*** RECORDS FOR PROCESSING ***
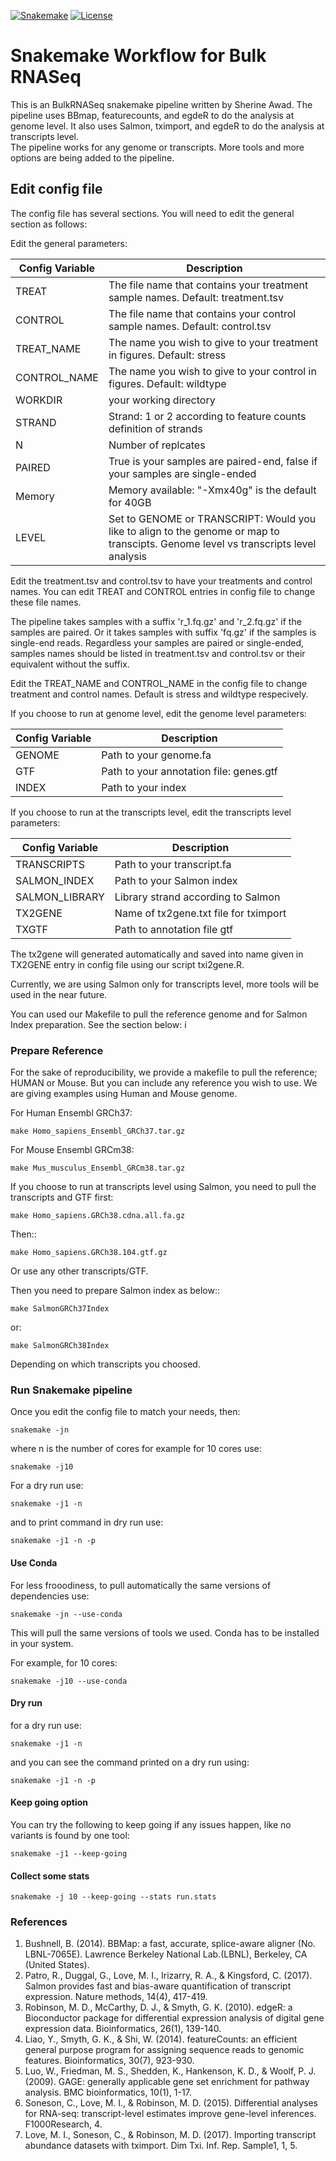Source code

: [![Snakemake](https://img.shields.io/badge/snakemake-≥6.0.2-brightgreen.svg)](https://snakemake.github.io)
[![License](https://img.shields.io/badge/License-BSD_3--Clause-blue.svg)](https://opensource.org/licenses/BSD-3-Clause)


Snakemake Workflow for Bulk RNASeq  
===============================================


This is an BulkRNASeq snakemake pipeline written by Sherine Awad. 
The pipeline uses BBmap, featurecounts, and egdeR to do the analysis at genome level. It also uses Salmon, tximport, and egdeR to do the analysis at transcripts level.  
The pipeline works for any genome or transcripts. More tools and more options are being added to the pipeline. 

## Edit config file 

The config file has several sections. You will need to edit the general section as follows: 

Edit the general parameters: 

| Config Variable  | Description                      |
| -----------------| ---------------------------------|
| TREAT            | The file name that contains your treatment sample names. Default: treatment.tsv |
| CONTROL          | The file name that contains your control sample names. Default: control.tsv  |
| TREAT_NAME       | The name you wish to give to your treatment in figures. Default: stress|
| CONTROL_NAME     | The name you wish to give to your control in figures. Default: wildtype |
| WORKDIR          | your working directory |
| STRAND           | Strand: 1 or 2 according to feature counts definition of strands |
| N                | Number of replcates  |
| PAIRED           | True is your samples are paired-end, false if your samples are single-ended |
| Memory           | Memory available: "-Xmx40g" is the default for 40GB |
| LEVEL            | Set to  GENOME or TRANSCRIPT: Would you like to align to the genome or map to transcipts. Genome level vs transcripts level analysis |


Edit the treatment.tsv and control.tsv to have your treatments and control names.  You can edit TREAT and CONTROL entries in config file to change these file names.

The pipeline takes samples with a suffix 'r_1.fq.gz' and 'r_2.fq.gz' if the samples are paired. Or it takes samples with suffix 'fq.gz' if the samples is single-end reads.
Regardless your samples are paired or single-ended, samples names should be listed in treatment.tsv and control.tsv or their equivalent without the suffix.

Edit the TREAT_NAME  and CONTROL_NAME in the config file to change treatment and control names. Default is stress and wildtype respecively.


If you choose to run at genome level, edit the genome level parameters: 


| Config Variable  | Description                      |
| -----------------| ---------------------------------|
| GENOME           | Path to your genome.fa |
| GTF              | Path to your annotation file: genes.gtf   |
| INDEX            | Path to your index|


If you choose to run at the transcripts level, edit the transcripts level parameters: 

| Config Variable  | Description                      |
| -----------------| ---------------------------------|
| TRANSCRIPTS      | Path to your transcript.fa |
| SALMON_INDEX     | Path to your Salmon index  |
| SALMON_LIBRARY   | Library strand according to Salmon |
| TX2GENE          | Name of tx2gene.txt file for tximport |
| TXGTF            | Path to annotation file gtf | 


The tx2gene will generated automatically and saved into name given in TX2GENE entry in config file using our script txi2gene.R. 

Currently, we are using Salmon only for transcripts level, more tools will be used in the near future. 

You can used our Makefile to pull the reference genome and for Salmon Index preparation. See the section below: i

### Prepare Reference

For the sake of reproducibility, we provide a makefile to pull the reference; HUMAN or Mouse. But you can include any reference you wish to use. 
We are giving examples using Human and Mouse genome. 


For Human Ensembl GRCh37:


    make Homo_sapiens_Ensembl_GRCh37.tar.gz

For Mouse Ensembl GRCm38:


    make Mus_musculus_Ensembl_GRCm38.tar.gz

If you choose to run at transcripts level using Salmon, you need to pull the transcripts and GTF first: 


    make Homo_sapiens.GRCh38.cdna.all.fa.gz

Then::


    make Homo_sapiens.GRCh38.104.gtf.gz

Or use any other transcripts/GTF.  


Then you need to prepare Salmon index as below:: 

   
    make SalmonGRCh37Index

or: 

    make SalmonGRCh38Index


Depending on which transcripts you choosed. 


### Run Snakemake pipeline 

Once you edit the config file to match your needs, then:  


    snakemake -jn 

where n is the number of cores for example for 10 cores use:


    snakemake -j10 


For a dry run use: 
  
  
    snakemake -j1 -n 


and to print command in dry run use: 

  
    snakemake -j1 -n -p 

  
#### Use Conda 

For less frooodiness, to pull automatically the same versions of dependencies use:

    snakemake -jn --use-conda

This will pull the same versions of tools we used. Conda has to be installed in your system.

For example, for 10 cores:

    snakemake -j10 --use-conda


#### Dry run 

for a dry run use:

    snakemake -j1 -n

and you can see the command printed on a dry run using:

    snakemake -j1 -n -p


#### Keep going option 


You can try the following to keep going if any issues happen, like no variants is found by one tool:

    snakemake -j1 --keep-going


#### Collect some stats 

    snakemake -j 10 --keep-going --stats run.stats


### References 
1. Bushnell, B. (2014). BBMap: a fast, accurate, splice-aware aligner (No. LBNL-7065E). Lawrence Berkeley National Lab.(LBNL), Berkeley, CA (United States).
2. Patro, R., Duggal, G., Love, M. I., Irizarry, R. A., & Kingsford, C. (2017). Salmon provides fast and bias-aware quantification of transcript expression. Nature methods, 14(4), 417-419.
3. Robinson, M. D., McCarthy, D. J., & Smyth, G. K. (2010). edgeR: a Bioconductor package for differential expression analysis of digital gene expression data. Bioinformatics, 26(1), 139-140.
4. Liao, Y., Smyth, G. K., & Shi, W. (2014). featureCounts: an efficient general purpose program for assigning sequence reads to genomic features. Bioinformatics, 30(7), 923-930.
5. Luo, W., Friedman, M. S., Shedden, K., Hankenson, K. D., & Woolf, P. J. (2009). GAGE: generally applicable gene set enrichment for pathway analysis. BMC bioinformatics, 10(1), 1-17.
6. Soneson, C., Love, M. I., & Robinson, M. D. (2015). Differential analyses for RNA-seq: transcript-level estimates improve gene-level inferences. F1000Research, 4.
7. Love, M. I., Soneson, C., & Robinson, M. D. (2017). Importing transcript abundance datasets with tximport. Dim Txi. Inf. Rep. Sample1, 1, 5.
 


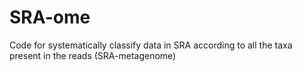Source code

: # SRA-ome
Code for systematically classify data in SRA according to all the taxa present in the reads (SRA-metagenome)

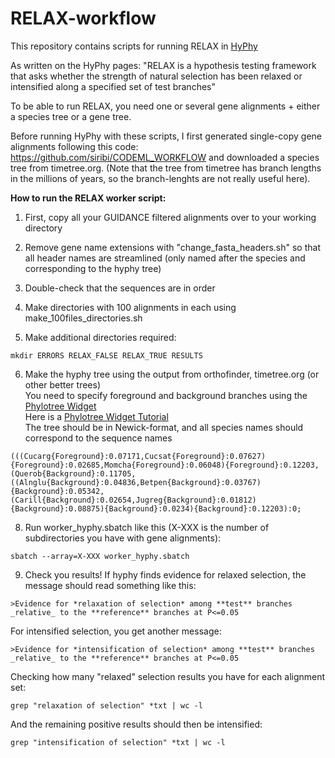 # RELAX-workflow

This repository contains scripts for running RELAX in [HyPhy](https://hyphy.org/methods/selection-methods/) <br />

As written on the HyPhy pages: "RELAX is a hypothesis testing framework that asks whether the strength of natural selection has been relaxed or intensified along a specified set of test branches" <br />

To be able to run RELAX, you need one or several gene alignments + either a species tree or a gene tree. <br />

Before running HyPhy with these scripts, I first generated single-copy gene alignments following this code: https://github.com/siribi/CODEML_WORKFLOW and downloaded a species tree from timetree.org. (Note that the tree from timetree has branch lengths in the millions of years, so the branch-lenghts are not really useful here). <br />

**How to run the RELAX worker script:**

1. First, copy all your GUIDANCE filtered alignments over to your working directory <br />

2. Remove gene name extensions with "change_fasta_headers.sh" so that all header names are streamlined (only named after the species and corresponding to the hyphy tree) <br />

3. Double-check that the sequences are in order <br />

4. Make directories with 100 alignments in each using make_100files_directories.sh <br />

5. Make additional directories required: <br />
```
mkdir ERRORS RELAX_FALSE RELAX_TRUE RESULTS
```

6. Make the hyphy tree using the output from orthofinder, timetree.org (or other better trees) <br />
        You need to specify foreground and background branches using the [Phylotree Widget](http://phylotree.hyphy.org/) <br />
        Here is a [Phylotree Widget Tutorial](http://hyphy.org/tutorials/phylotree/) <br />
        The tree should be in Newick-format, and all species names should correspond to the sequence names <br />
```
(((Cucarg{Foreground}:0.07171,Cucsat{Foreground}:0.07627){Foreground}:0.02685,Momcha{Foreground}:0.06048){Foreground}:0.12203,(Querob{Background}:0.11705,((Alnglu{Background}:0.04836,Betpen{Background}:0.03767){Background}:0.05342,(Carill{Background}:0.02654,Jugreg{Background}:0.01812){Background}:0.08875){Background}:0.0234){Background}:0.12203):0;
```


8. Run worker_hyphy.sbatch like this (X-XXX is the number of subdirectories you have with gene alignments):
```
sbatch --array=X-XXX worker_hyphy.sbatch 
```

9. Check you results!
If hyphy finds evidence for relaxed selection, the message should read something like this:
```
>Evidence for *relaxation of selection* among **test** branches _relative_ to the **reference** branches at P<=0.05
```
For intensified selection, you get another message: 
```
>Evidence for *intensification of selection* among **test** branches _relative_ to the **reference** branches at P<=0.05
```
Checking how many "relaxed" selection results you have for each alignment set: 
```
grep "relaxation of selection" *txt | wc -l
```
And the remaining positive results should then be intensified:
```
grep "intensification of selection" *txt | wc -l
```
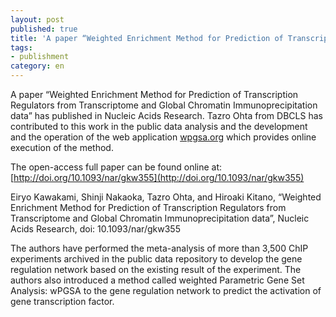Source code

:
 ```yaml
---
layout: post
published: true
title: 'A paper “Weighted Enrichment Method for Prediction of Transcription Regulators from Transcriptome and Global Chromatin Immunoprecipitation data” has published in Nucleic Acids Research.'
tags:
- publishment
category: en
---
```

A paper “Weighted Enrichment Method for Prediction of Transcription Regulators from Transcriptome and Global Chromatin Immunoprecipitation data” has published in Nucleic Acids Research. Tazro Ohta from DBCLS has contributed to this work in the public data analysis and the development and the operation of the web application [wpgsa.org](http://wpgsa.org/) which provides online execution of the method.

 

The open-access full paper can be found online at:
[http://doi.org/10.1093/nar/gkw355](http://doi.org/10.1093/nar/gkw355)

 

Eiryo Kawakami, Shinji Nakaoka, Tazro Ohta, and Hiroaki Kitano, “Weighted Enrichment Method for Prediction of Transcription Regulators from Transcriptome and Global Chromatin Immunoprecipitation data”, Nucleic Acids Research, doi: 10.1093/nar/gkw355

 

The authors have performed the meta-analysis of more than 3,500 ChIP experiments archived in the public data repository to develop the gene regulation network based on the existing result of the experiment. The authors also introduced a method called weighted Parametric Gene Set Analysis: wPGSA to the gene regulation network to predict the activation of gene transcription factor.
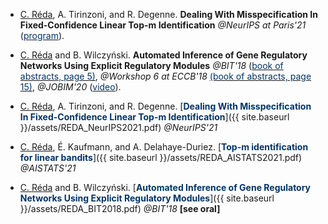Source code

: - <u>C. Réda</u>, A. Tirinzoni, and R. Degenne. **Dealing With Misspecification In Fixed-Confidence Linear Top-m Identification** *@NeurIPS at Paris'21* ([<font color="#003366">program</font>](https://neurips2021paris.github.io/)).

- <u>C. Réda</u> and B. Wilczyński. **Automated Inference of Gene Regulatory Networks Using Explicit Regulatory Modules**
*@BIT'18* ([<font color="#003366">book of abstracts, page 5)</font>](http://fizyka.umk.pl/~bit/BIT18/boa.pdf), 
*@Workshop 6 at ECCB'18* [<font color="#003366">(book of abstracts, page 15)</font>](http://eccb18.org/wp-content/uploads/2018/09/ECCB_2018_W6_abstract_booklet.pdf),
*@JOBIM'20* ([<font color="#003366">video</font>](https://relaiswebcasting.mediasite.com/Mediasite/Catalog/Mobile/FolderPresentation/e534823f-0c95-4836-bf85-bfa80af22909/e60de102-23a5-4e78-b65e-1f5c9acff29f/d545b26742db4a4bbdc34f467f5128391d/)).


- <u>C. Réda</u>, A. Tirinzoni, and R. Degenne. [**<font color="#003366">Dealing With Misspecification In Fixed-Confidence Linear Top-m Identification</font>**]({{ site.baseurl }}/assets/REDA_NeurIPS2021.pdf) *@NeurIPS'21*

- <u>C. Réda</u>, É. Kaufmann, and A. Delahaye-Duriez. [**<font color="#003366">Top-m identification for linear bandits</font>**]({{ site.baseurl }}/assets/REDA_AISTATS2021.pdf) *@AISTATS'21*

- <u>C. Réda</u> and B. Wilczyński. [**<font color="#003366">Automated Inference of Gene Regulatory Networks Using Explicit Regulatory Modules</font>**]({{ site.baseurl }}/assets/REDA_BIT2018.pdf) *@BIT'18* **[see oral]**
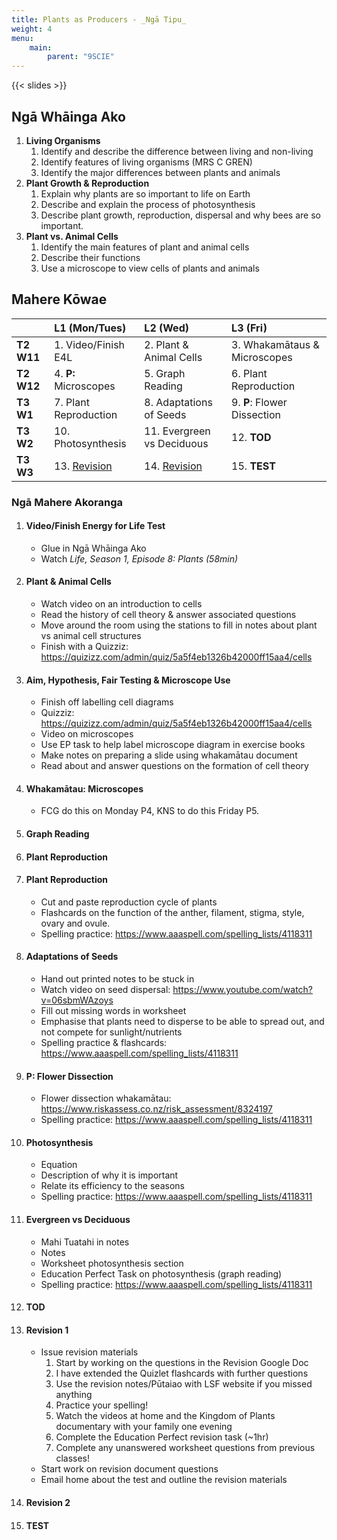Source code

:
 ```yaml
---
title: Plants as Producers - _Ngā Tipu_
weight: 4
menu:
    main:
        parent: "9SCIE"
---
```


{{< slides >}}

## Ngā Whāinga Ako

1. __Living Organisms__
    1. Identify and describe the difference between living and non-living
    2. Identify features of living organisms (MRS C GREN)
    3. Identify the major differences between plants and animals
2. __Plant Growth & Reproduction__
    1. Explain why plants are so important to life on Earth
    2. Describe and explain the process of photosynthesis
    3. Describe plant growth, reproduction, dispersal and why bees are so important.
3. __Plant vs. Animal Cells__
    1. Identify the main features of plant and animal cells
    2. Describe their functions
    3. Use a microscope to view cells of plants and animals

## Mahere Kōwae

|            | L1 (Mon/Tues)               | L2 (Wed)                    | L3 (Fri)                     |
|:-----------|:----------------------------|:----------------------------|:-----------------------------|
| __T2 W11__ | 1. Video/Finish E4L         | 2. Plant & Animal Cells     | 3. Whakamātaus & Microscopes |
| __T2 W12__ | 4. __P:__ Microscopes       | 5. Graph Reading            | 6. Plant Reproduction        |
| __T3 W1__  | 7. Plant Reproduction       | 8. Adaptations of Seeds     | 9. __P__: Flower Dissection  |
| __T3 W2__  | 10. Photosynthesis          | 11. Evergreen vs Deciduous  | 12. __TOD__                  |
| __T3 W3__  | 13. [Revision](#revision-1) | 14. [Revision](#revision-2) | 15. __TEST__                 |

### Ngā Mahere Akoranga

1. #### Video/Finish Energy for Life Test
    - Glue in Ngā Whāinga Ako
    - Watch _Life, Season 1, Episode 8: Plants (58min)_
2. #### Plant & Animal Cells
    - Watch video on an introduction to cells
    - Read the history of cell theory & answer associated questions
    - Move around the room using the stations to fill in notes about plant vs animal cell structures
    - Finish with a Quizziz: https://quizizz.com/admin/quiz/5a5f4eb1326b42000ff15aa4/cells
3. #### Aim, Hypothesis, Fair Testing & Microscope Use
    - Finish off labelling cell diagrams
    - Quizziz: https://quizizz.com/admin/quiz/5a5f4eb1326b42000ff15aa4/cells
    - Video on microscopes
    - Use EP task to help label microscope diagram in exercise books
    - Make notes on preparing a slide using whakamātau document
    - Read about and answer questions on the formation of cell theory
4. #### __Whakamātau__: Microscopes
    - FCG do this on Monday P4, KNS to do this Friday P5.
5. #### Graph Reading
6. #### Plant Reproduction
7. #### Plant Reproduction
    - Cut and paste reproduction cycle of plants
    - Flashcards on the function of the anther, filament, stigma, style, ovary and ovule.
    - Spelling practice: https://www.aaaspell.com/spelling_lists/4118311
8. #### Adaptations of Seeds
    - Hand out printed notes to be stuck in
    - Watch video on seed dispersal: https://www.youtube.com/watch?v=06sbmWAzoys
    - Fill out missing words in worksheet
    - Emphasise that plants need to disperse to be able to spread out, and not compete for sunlight/nutrients
    - Spelling practice & flashcards: https://www.aaaspell.com/spelling_lists/4118311
9. #### __P__: Flower Dissection
    - Flower dissection whakamātau: https://www.riskassess.co.nz/risk_assessment/8324197
    - Spelling practice: https://www.aaaspell.com/spelling_lists/4118311
10. #### Photosynthesis
    - Equation
    - Description of why it is important
    - Relate its efficiency to the seasons
    - Spelling practice: https://www.aaaspell.com/spelling_lists/4118311
11. #### Evergreen vs Deciduous
    - Mahi Tuatahi in notes
    - Notes
    - Worksheet photosynthesis section
    - Education Perfect Task on photosynthesis (graph reading)
    - Spelling practice: https://www.aaaspell.com/spelling_lists/4118311
12. #### __TOD__
13. #### Revision 1
    - Issue revision materials
        1. Start by working on the questions in the Revision Google Doc
        2. I have extended the Quizlet flashcards with further questions
        3. Use the revision notes/Pūtaiao with LSF website if you missed anything
        4. Practice your spelling!
        5. Watch the videos at home and the Kingdom of Plants documentary with your family one evening
        6. Complete the Education Perfect revision task (~1hr)
        7. Complete any unanswered worksheet questions from previous classes!
    - Start work on revision document questions
    - Email home about the test and outline the revision materials
14. #### Revision 2
15. #### __TEST__
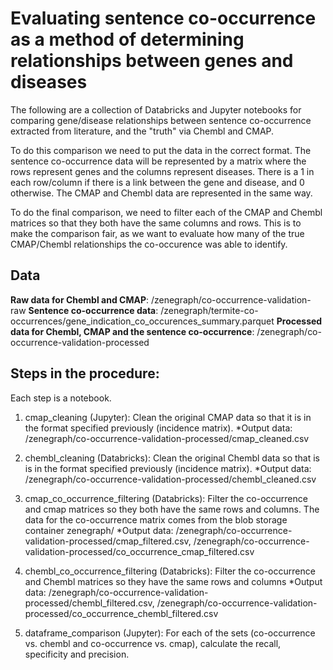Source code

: # Evaluating sentence co-occurrence as a method of determining relationships between genes and diseases
The following are a collection of Databricks and Jupyter notebooks for comparing gene/disease relationships between sentence co-occurrence extracted from literature, and the "truth" via Chembl and CMAP.

To do this comparison we need to put the data in the correct format. The sentence co-occurrence data will be represented
by a matrix where the rows represent genes and the columns represent diseases. There is a 1 in each row/column if there is a link between the gene and disease, and 0 otherwise. The CMAP and Chembl data are represented in the same way. 

To do the final comparison, we need to filter each of the CMAP and Chembl matrices so that they both have the same columns and
rows. This is to make the comparison fair, as we want to evaluate how many of the true CMAP/Chembl relationships
the co-occurence was able to identify.

## Data
__Raw data for Chembl and CMAP__: /zenegraph/co-occurrence-validation-raw
__Sentence co-occurrence data__: /zenegraph/termite-co-occurrences/gene_indication_co_occurences_summary.parquet
__Processed data for Chembl, CMAP and the sentence co-occurrence__: /zenegraph/co-occurrence-validation-processed

## Steps in the procedure:

Each step is a notebook.

1. cmap_cleaning (Jupyter): Clean the original CMAP data so that it is in the format specified previously (incidence matrix).
    *Output data: /zenegraph/co-occurrence-validation-processed/cmap_cleaned.csv

2. chembl_cleaning (Databricks): Clean the original Chembl data so that is is in the format specified previously (incidence matrix).
    *Output data: /zenegraph/co-occurrence-validation-processed/chembl_cleaned.csv

3. cmap_co_occurrence_filtering (Databricks): Filter the co-occurrence and cmap matrices so they both have the same rows and columns. The data for the co-occurrence matrix comes from the blob storage container zenegraph/
    *Output data: /zenegraph/co-occurrence-validation-processed/cmap_filtered.csv, /zenegraph/co-occurrence-validation-processed/co_occurrence_cmap_filtered.csv  

4. chembl_co_occurrence_filtering (Databricks): Filter the co-occurrence and Chembl matrices so they have the same rows and columns
    *Output data: /zenegraph/co-occurrence-validation-processed/chembl_filtered.csv, /zenegraph/co-occurrence-validation-processed/co_occurrence_chembl_filtered.csv 
    
5. dataframe_comparison (Jupyter): For each of the sets (co-occurrence vs. chembl and co-occurrence vs. cmap), calculate the recall, specificity and precision.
*** End of RECORDS FOR PROCESSING ***
_WHAT YOU NEED TO DO_
Filter the records above for lines with "Quizziz".

_TASK RESULT_
    - Finish with a Quizziz: https://quizizz.com/admin/quiz/5a5f4eb1326b42000ff15aa4/cells
    - Quizziz: https://quizizz.com/admin/quiz/5a5f4eb1326b42000ff15aa4/cells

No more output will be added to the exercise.